[Task]: Find how many lines of the records below contain the word "elbow" and write that number by itself.
═══ Task inputs ═══
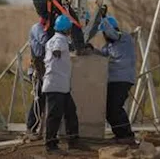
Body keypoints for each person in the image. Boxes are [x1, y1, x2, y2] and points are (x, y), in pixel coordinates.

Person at [89, 15, 137, 144]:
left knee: (115, 107)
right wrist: (91, 49)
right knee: (109, 109)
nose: (104, 36)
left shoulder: (124, 38)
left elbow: (112, 33)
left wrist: (102, 17)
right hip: (112, 80)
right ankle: (120, 135)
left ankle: (127, 135)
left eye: (104, 32)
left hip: (122, 79)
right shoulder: (108, 46)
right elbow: (102, 55)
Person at [42, 15, 84, 154]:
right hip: (55, 85)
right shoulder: (57, 40)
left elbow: (67, 46)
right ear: (67, 29)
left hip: (62, 86)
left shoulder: (62, 39)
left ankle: (73, 141)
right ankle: (50, 145)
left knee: (70, 112)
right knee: (55, 115)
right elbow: (56, 48)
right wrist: (57, 52)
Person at [25, 18, 50, 139]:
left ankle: (42, 129)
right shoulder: (38, 28)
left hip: (44, 68)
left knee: (45, 99)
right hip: (37, 69)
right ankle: (31, 128)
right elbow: (45, 41)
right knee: (38, 99)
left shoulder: (45, 29)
═══
[Reply]: 5